For each study area polygon, we need to generate a single representative time series. The process is as follows:

1.  **Identify Relevant Files:** For each day in our period of record, we locate the corresponding raw PRISM raster for precipitation, minimum temperature, and maximum temperature.
2.  **Clip and Aggregate:** For a given study area polygon, we will use `rioxarray` to clip the global daily raster to the polygon's bounds. 
3.  **Calculate Spatial Mean:** After clipping, we will calculate the mean value of all the pixels within the polygon. This gives us a single value (e.g., mean precipitation) for that specific day and that specific study area.
4.  **Build Time Series:** We repeat this for every day in the date range, building a complete `pandas` DataFrame that represents the daily climate for the study area.

This method ensures that the climate data is accurately tailored to the specific geographic boundaries of each analysis unit.


In [None]:
# === 3. Core Climate Processing Logic ===

# This is a placeholder for the core data processing logic.

» SUPPLIED MATERIAL
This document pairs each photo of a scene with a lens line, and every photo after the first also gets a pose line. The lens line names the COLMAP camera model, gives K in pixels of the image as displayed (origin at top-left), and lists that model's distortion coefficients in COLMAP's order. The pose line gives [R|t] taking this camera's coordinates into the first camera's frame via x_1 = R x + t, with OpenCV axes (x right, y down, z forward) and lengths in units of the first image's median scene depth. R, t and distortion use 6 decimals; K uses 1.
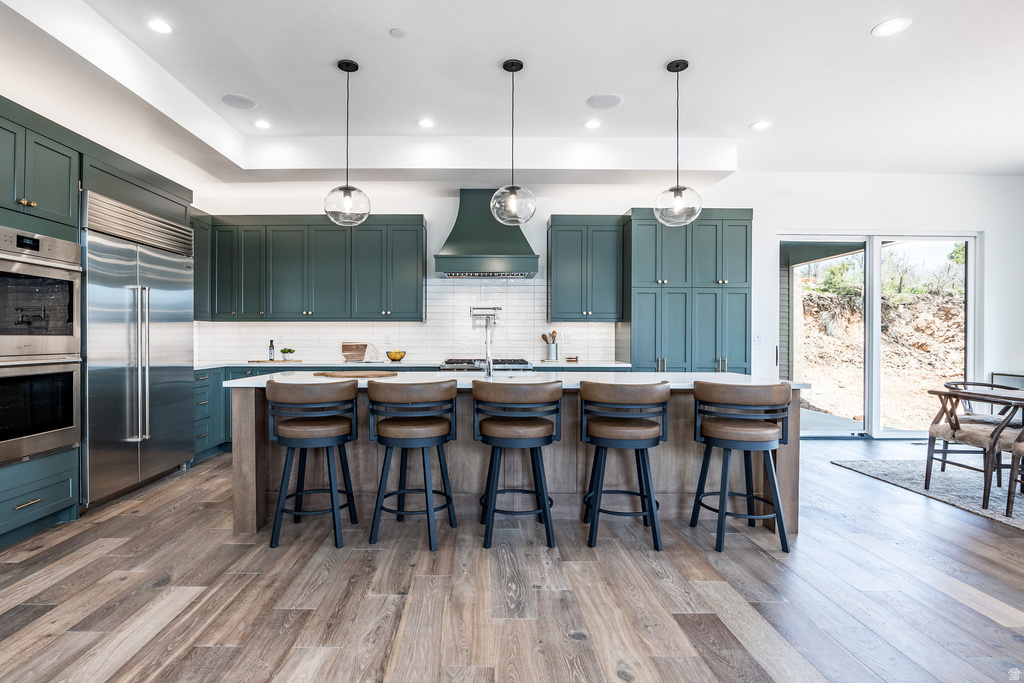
lens RADIAL K [[509.7, 0, 479.9], [0, 509.7, 336.0], [0, 0, 1]] dist [-0.012618, 0.002469]
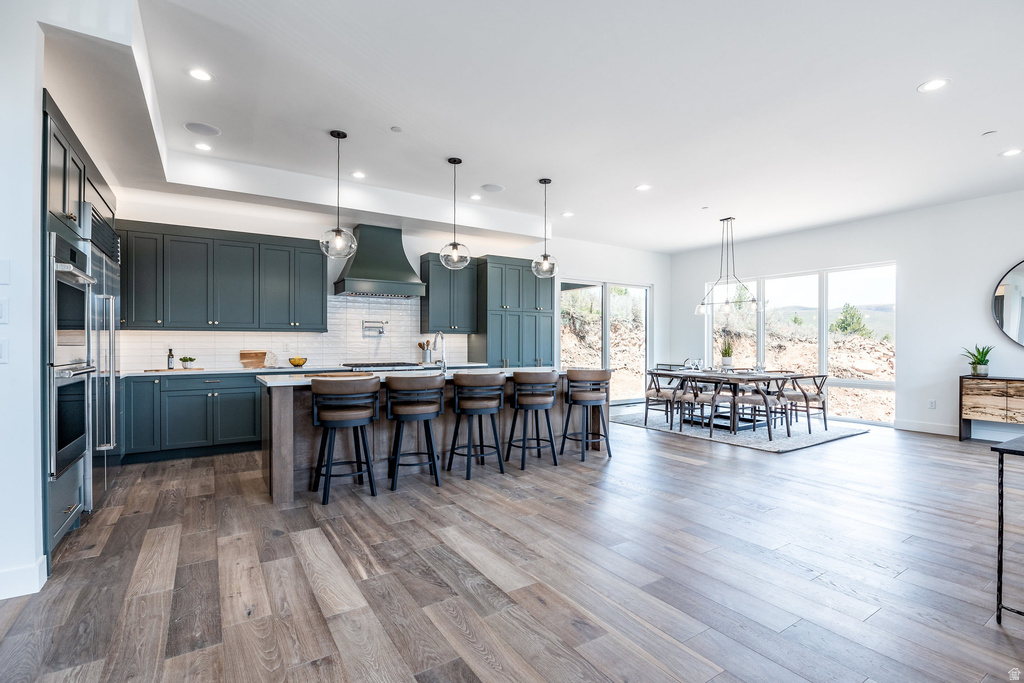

» COMPLETE THE FOLLOWING
[A] From the climate data text, copy the passage starting with "For each study" and going on through "the polygon's bounds.".
[B] Answer these questions using the climate data text:
(i) For which three variables are raw PRISM rasters located each day?
(ii) Which library is used to clip the global daily raster to a polygon's bounds?
(iii) What kind of DataFrame is built to represent the daily climate for a study area?

» SOLUTIONS TO THE TASKS
[A]
For each study area polygon, we need to generate a single representative time series. The process is as follows:

1.  **Identify Relevant Files:** For each day in our period of record, we locate the corresponding raw PRISM raster for precipitation, minimum temperature, and maximum temperature.
2.  **Clip and Aggregate:** For a given study area polygon, we will use `rioxarray` to clip the global daily raster to the polygon's bounds.

[B]
(i) Precipitation, minimum temperature, and maximum temperature.
(ii) `rioxarray`.
(iii) A `pandas` DataFrame.